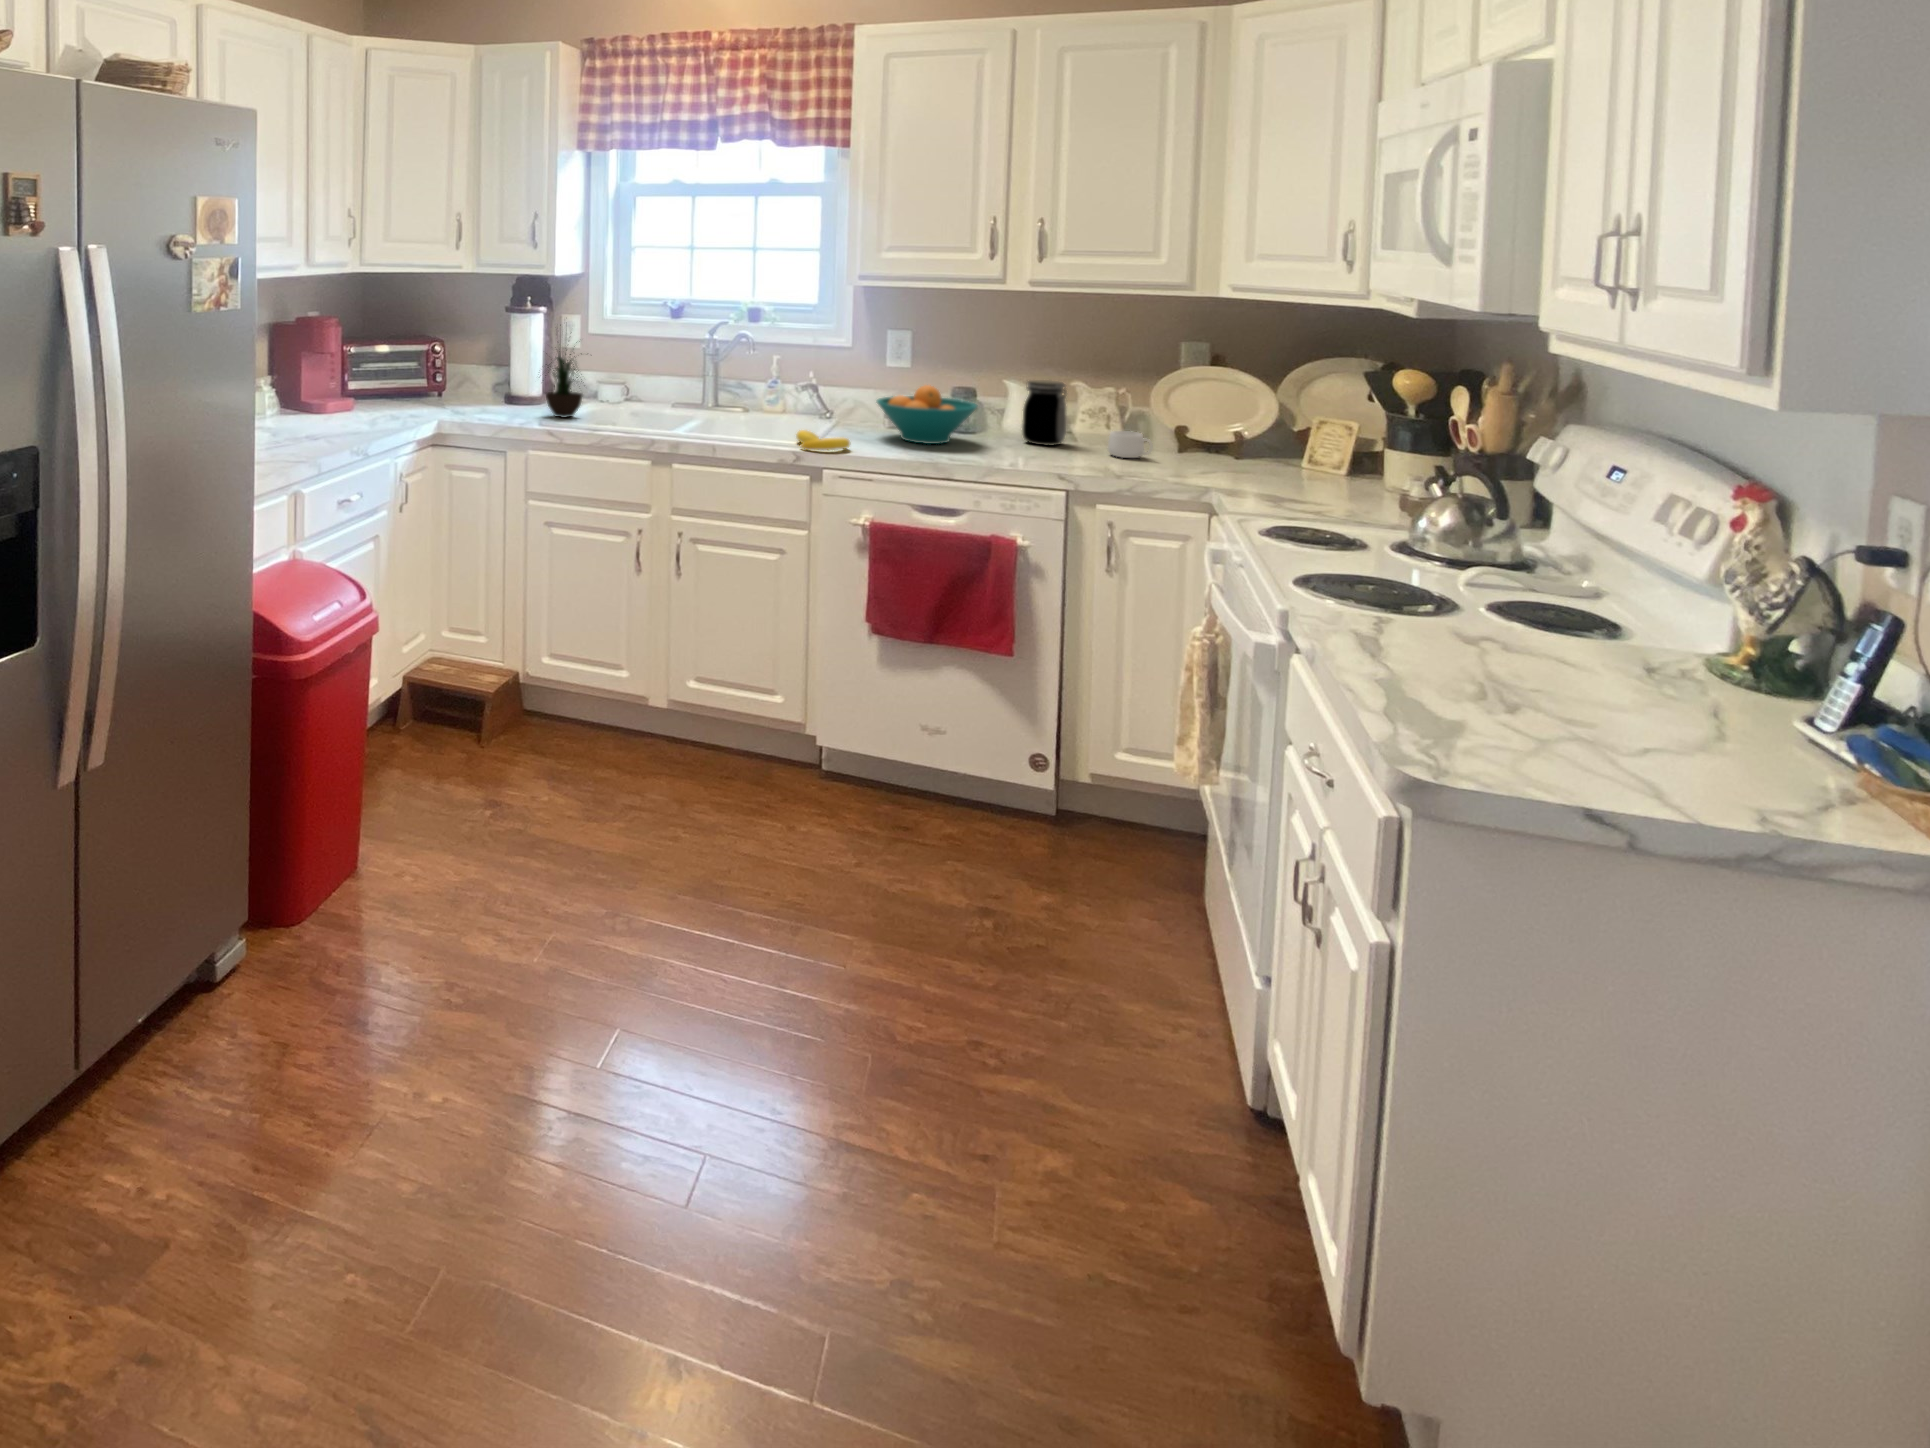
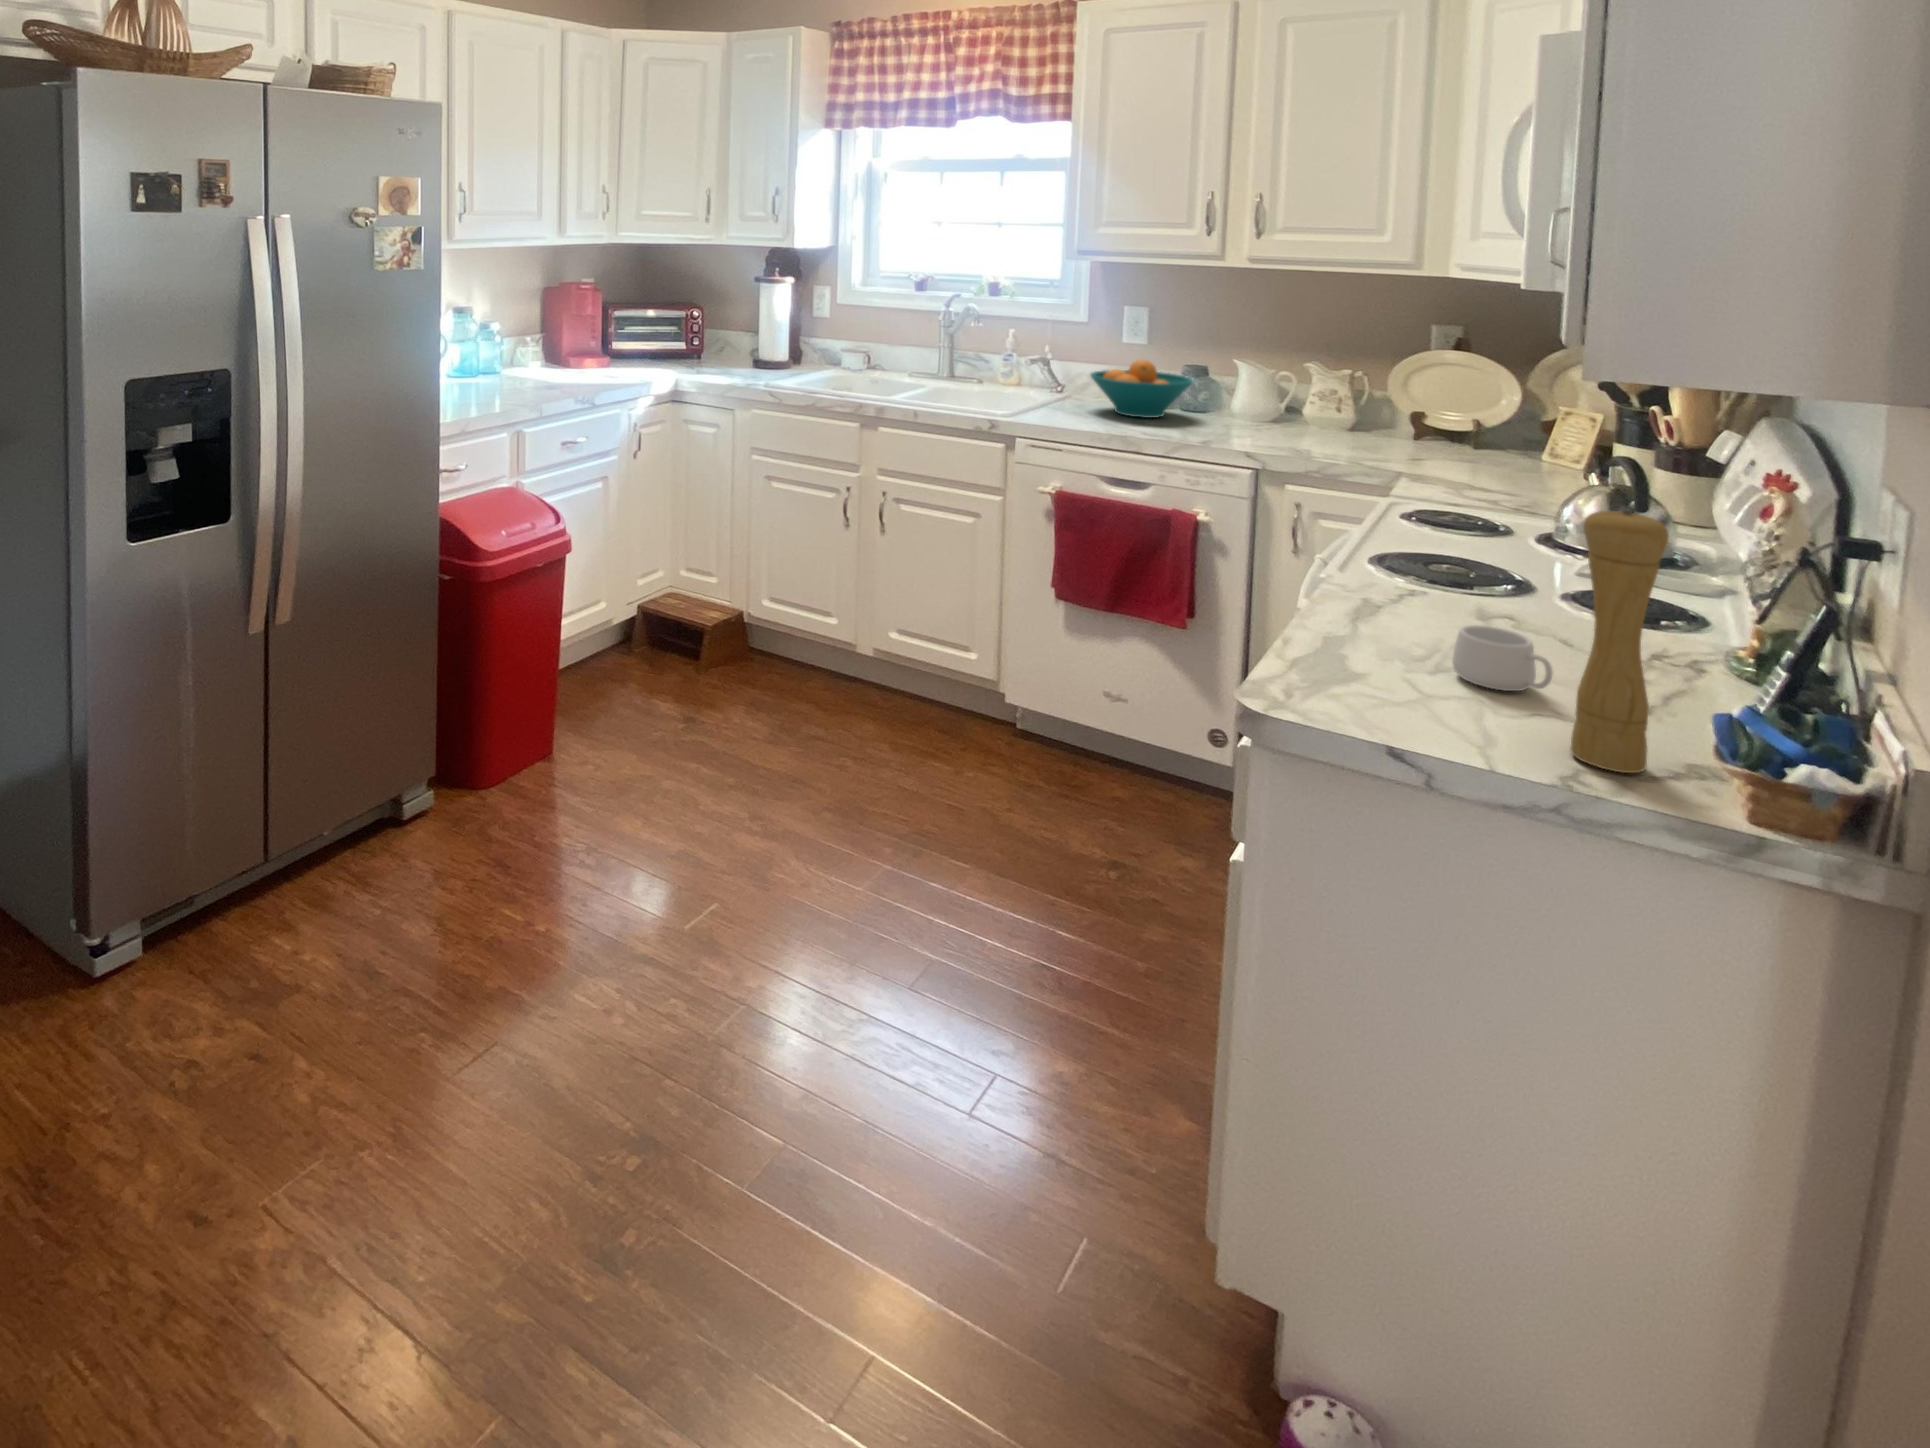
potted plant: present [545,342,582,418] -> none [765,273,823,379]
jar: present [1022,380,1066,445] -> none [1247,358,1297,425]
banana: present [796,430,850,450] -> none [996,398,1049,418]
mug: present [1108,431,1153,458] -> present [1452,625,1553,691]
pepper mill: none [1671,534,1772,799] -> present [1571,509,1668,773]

++++++++++

■ WHAT NEEDS TO BE DONE:
Except for the pictures, set down all of the records exactly.

■ WRITTEN ANSWER:
potted plant: present [545,342,582,418] -> none [765,273,823,379]
jar: present [1022,380,1066,445] -> none [1247,358,1297,425]
banana: present [796,430,850,450] -> none [996,398,1049,418]
mug: present [1108,431,1153,458] -> present [1452,625,1553,691]
pepper mill: none [1671,534,1772,799] -> present [1571,509,1668,773]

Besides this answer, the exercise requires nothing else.